A CsvParser needs the CsvParserOptions and a CsvMapping to be constructed.

Mapping

The parser has to know how to map between the textual CSV data and the strongly typed .NET object. This mapping is defined with a CsvMapping, which defines the mapping between the CSV column index and the property of the .NET object. It is an abstract base class, that needs to be implemented by the user of the library.

The CsvMapping exposes the method MapProperty to define the actual property mapping.

You have seen an example for a CsvMapping in the Quickstart document.

private class CsvPersonMapping : CsvMapping<Person>
{
    public CsvPersonMapping()
        : base()
    {
        MapProperty(0, x => x.FirstName);
        MapProperty(1, x => x.LastName);
        MapProperty(2, x => x.BirthDate);
    }
}

Options

The CsvParser doesn’t know by default, if the header row of the CSV data should be skipped or how to tokenize (see Tokenizer) a line. The options are set in the CsvParserOptions and passed into to the CsvParser. Since input data can processed in parallel, so there are also options for the degree of parallelism.
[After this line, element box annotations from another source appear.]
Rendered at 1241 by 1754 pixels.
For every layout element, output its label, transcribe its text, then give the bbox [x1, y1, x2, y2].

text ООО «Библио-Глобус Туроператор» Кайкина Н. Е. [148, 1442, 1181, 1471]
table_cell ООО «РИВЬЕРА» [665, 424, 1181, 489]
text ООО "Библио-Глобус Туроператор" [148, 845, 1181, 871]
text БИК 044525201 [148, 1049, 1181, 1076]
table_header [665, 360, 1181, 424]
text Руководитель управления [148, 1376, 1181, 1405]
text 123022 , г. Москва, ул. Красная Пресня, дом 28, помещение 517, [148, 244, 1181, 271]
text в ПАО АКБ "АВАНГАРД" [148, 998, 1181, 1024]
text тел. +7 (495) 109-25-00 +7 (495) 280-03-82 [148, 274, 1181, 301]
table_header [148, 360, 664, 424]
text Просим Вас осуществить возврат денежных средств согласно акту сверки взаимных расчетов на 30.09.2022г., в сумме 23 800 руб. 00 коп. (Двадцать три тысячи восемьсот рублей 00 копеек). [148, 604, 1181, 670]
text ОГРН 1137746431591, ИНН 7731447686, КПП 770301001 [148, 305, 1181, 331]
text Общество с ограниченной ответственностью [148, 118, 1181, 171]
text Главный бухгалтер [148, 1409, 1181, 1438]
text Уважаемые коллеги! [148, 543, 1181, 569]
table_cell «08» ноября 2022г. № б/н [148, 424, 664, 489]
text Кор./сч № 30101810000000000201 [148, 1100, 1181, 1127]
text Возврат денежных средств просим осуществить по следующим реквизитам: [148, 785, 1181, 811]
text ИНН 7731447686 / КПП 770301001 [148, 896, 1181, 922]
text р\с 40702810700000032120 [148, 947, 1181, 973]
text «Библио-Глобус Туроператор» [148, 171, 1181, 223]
In the simplest case it is sufficient to pass the flag for the header skip and the column delimiter.

You have seen an example for CsvParserOptions in the Quickstart document.
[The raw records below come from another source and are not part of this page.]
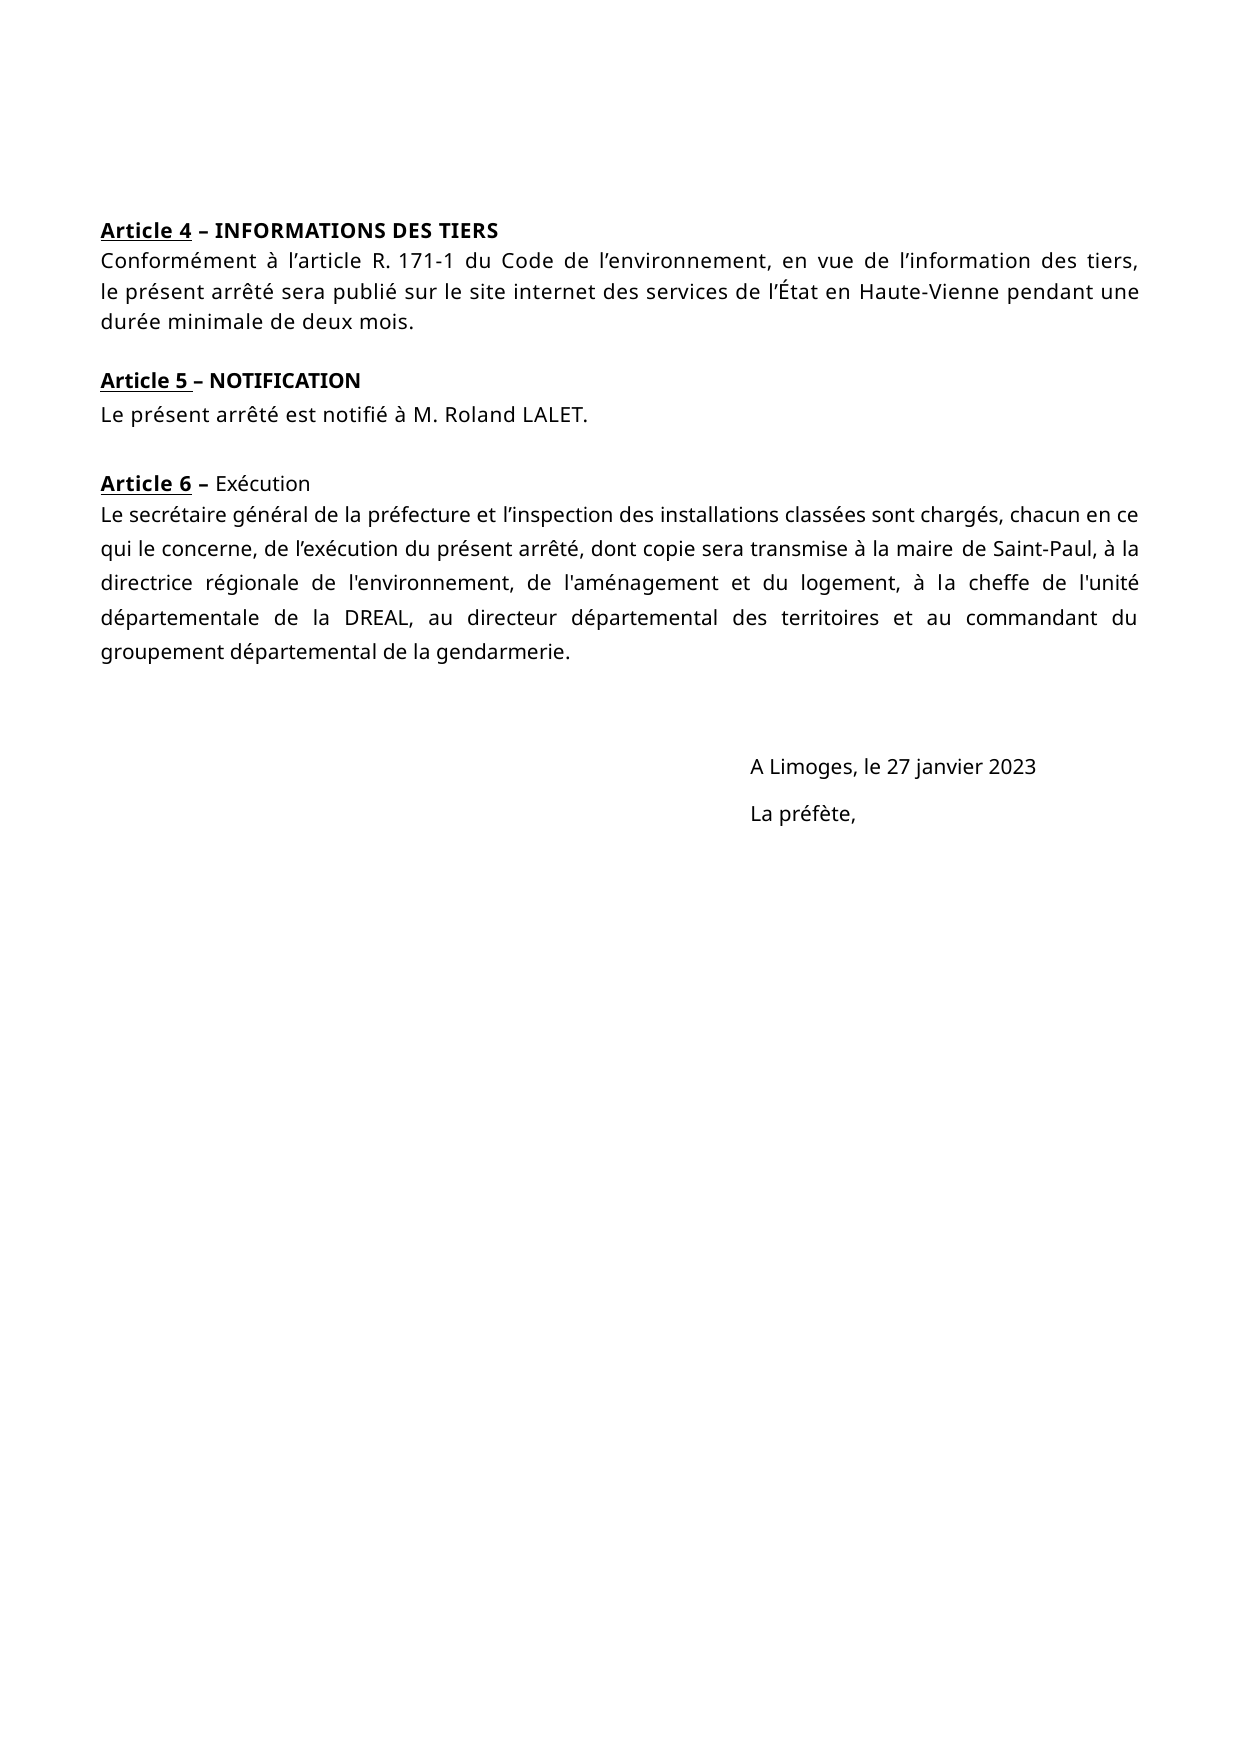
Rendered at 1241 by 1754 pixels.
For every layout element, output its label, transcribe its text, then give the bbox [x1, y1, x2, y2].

subtitle Article 6 – Exécution [100, 469, 1140, 498]
subtitle Article 4 – INFORMATIONS DES TIERS [100, 216, 1140, 244]
text Conformément à l’article R. 171-1 du Code de l’environnement, en vue de l’information des tiers, le présent arrêté sera publié sur le site internet des services de l’État en Haute-Vienne pendant une durée minimale de deux mois. [100, 246, 1140, 336]
text Le secrétaire général de la préfecture et l’inspection des installations classées sont chargés, chacun en ce qui le concerne, de l’exécution du présent arrêté, dont copie sera transmise à la maire de Saint-Paul, à la directrice régionale de l'environnement, de l'aménagement et du logement, à la cheffe de l'unité départementale de la DREAL, au directeur départemental des territoires et au commandant du groupement départemental de la gendarmerie. [100, 500, 1140, 665]
text Article 5 – NOTIFICATION [100, 366, 1140, 395]
text A Limoges, le 27 janvier 2023 [115, 752, 1140, 781]
text La préfète, [115, 799, 1140, 828]
text Le présent arrêté est notifié à M. Roland LALET. [100, 400, 1140, 429]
CsvParserOptions csvParserOptions = new CsvParserOptions(false, ';');

Parsing CSV Data

The CsvParser exposes the methods ReadFromFile and ReadFromString to read the CSV data from a given file or string.

You have seen an example for CsvParserOptions in the Quickstart document.

var result = csvParser
    .ReadFromFile("person.csv", Encoding.UTF8)
    .ToList();

Working with the Results

The return value of the CsvParser.ReadFromFile and CsvParser.ReadFromString methods is a ParallelQuery<CsvMappingResult<TEntity>>.
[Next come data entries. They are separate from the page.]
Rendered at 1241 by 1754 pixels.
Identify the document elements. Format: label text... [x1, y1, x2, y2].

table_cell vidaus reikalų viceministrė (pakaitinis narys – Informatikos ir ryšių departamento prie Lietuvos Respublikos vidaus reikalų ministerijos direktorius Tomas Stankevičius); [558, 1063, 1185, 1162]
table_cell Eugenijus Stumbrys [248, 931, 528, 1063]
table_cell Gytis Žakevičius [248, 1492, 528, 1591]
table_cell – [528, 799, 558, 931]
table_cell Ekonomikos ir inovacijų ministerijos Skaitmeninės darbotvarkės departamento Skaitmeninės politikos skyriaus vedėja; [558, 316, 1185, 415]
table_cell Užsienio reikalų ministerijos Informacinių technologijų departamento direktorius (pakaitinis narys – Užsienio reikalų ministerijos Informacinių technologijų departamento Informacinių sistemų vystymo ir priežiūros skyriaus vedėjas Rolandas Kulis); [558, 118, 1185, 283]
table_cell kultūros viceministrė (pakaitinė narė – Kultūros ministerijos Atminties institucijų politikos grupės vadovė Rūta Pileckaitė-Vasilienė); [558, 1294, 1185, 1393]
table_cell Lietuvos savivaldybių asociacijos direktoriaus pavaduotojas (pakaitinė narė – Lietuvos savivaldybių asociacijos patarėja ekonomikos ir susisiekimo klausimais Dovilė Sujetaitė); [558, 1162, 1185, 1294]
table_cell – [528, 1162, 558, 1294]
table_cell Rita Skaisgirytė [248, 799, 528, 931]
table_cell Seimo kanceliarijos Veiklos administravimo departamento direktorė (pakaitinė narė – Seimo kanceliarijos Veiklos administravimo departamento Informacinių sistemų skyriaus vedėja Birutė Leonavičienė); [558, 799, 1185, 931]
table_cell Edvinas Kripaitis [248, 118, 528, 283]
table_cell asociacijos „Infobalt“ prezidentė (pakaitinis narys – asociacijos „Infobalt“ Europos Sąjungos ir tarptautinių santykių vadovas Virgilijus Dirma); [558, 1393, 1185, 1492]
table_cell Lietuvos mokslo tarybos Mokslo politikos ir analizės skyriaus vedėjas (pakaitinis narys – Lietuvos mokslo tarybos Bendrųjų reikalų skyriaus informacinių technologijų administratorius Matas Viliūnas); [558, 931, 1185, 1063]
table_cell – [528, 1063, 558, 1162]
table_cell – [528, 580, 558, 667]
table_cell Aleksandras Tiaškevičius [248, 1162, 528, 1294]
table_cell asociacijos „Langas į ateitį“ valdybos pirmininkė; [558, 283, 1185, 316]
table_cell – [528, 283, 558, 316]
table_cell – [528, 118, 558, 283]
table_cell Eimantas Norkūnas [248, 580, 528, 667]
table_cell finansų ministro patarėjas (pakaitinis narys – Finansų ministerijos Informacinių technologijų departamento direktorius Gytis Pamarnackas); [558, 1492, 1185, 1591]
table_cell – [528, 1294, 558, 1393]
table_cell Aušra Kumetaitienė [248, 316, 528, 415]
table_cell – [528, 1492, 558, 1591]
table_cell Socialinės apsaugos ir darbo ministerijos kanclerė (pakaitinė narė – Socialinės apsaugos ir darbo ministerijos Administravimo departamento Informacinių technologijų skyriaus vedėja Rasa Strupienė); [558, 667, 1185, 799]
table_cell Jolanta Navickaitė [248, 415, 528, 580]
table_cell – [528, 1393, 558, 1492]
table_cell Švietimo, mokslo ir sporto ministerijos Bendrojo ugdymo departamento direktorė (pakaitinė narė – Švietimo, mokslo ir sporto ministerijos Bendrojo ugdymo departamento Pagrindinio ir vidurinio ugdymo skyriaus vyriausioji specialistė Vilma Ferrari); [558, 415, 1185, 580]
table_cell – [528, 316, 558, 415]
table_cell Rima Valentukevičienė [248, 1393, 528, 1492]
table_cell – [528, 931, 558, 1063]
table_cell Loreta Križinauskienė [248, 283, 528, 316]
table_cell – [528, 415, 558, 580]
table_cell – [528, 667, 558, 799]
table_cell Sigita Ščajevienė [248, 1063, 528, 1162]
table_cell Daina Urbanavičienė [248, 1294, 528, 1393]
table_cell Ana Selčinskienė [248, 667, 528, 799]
A ParallelQuery? A ParallelQuery is a special IEnumerable from the Parallel LINQ namespace, that behaves almost like a normal IEnumerable (with a few exceptions). In order to evaluate the results, you can iterate through the ParallelQuery, which is the preferred way of working with the results. If you are uncomfortable with enumerables, you can also turn the data into a simple list by calling the method ToList() on it.

Note

The library uses Parallel LINQ (PLINQ) to support a high degree of parallelism. Building a parallel processing pipeline with PLINQ may not be intuitive, so reading the most important PLINQ concepts is suggested. There is a great documentation on working with Parallel LINQ at MSDN: Parallel LINQ (PLINQ).

The CsvMappingResult holds the parse results. You can access the result through the property CsvMappingResult<TEntity>.Result, but the property is only populated, when the parsing was successful. You can check if the CSV data was parsed successfully by evaluating the property CsvMappingResult<TEntity>.IsValid.

Attention

The CsvParser doesn’t throw any exceptions during parsing, because the input data is processed in parallel and the CsvParser can’t stop parsing, just because a single line has an error. So the CsvMappingResult can also contain an error, if parsing a line was not successful.

If a CSV line could not be parsed, the property CsvMappingResult<TEntity>.Error is populated and contains the problematic column and error message.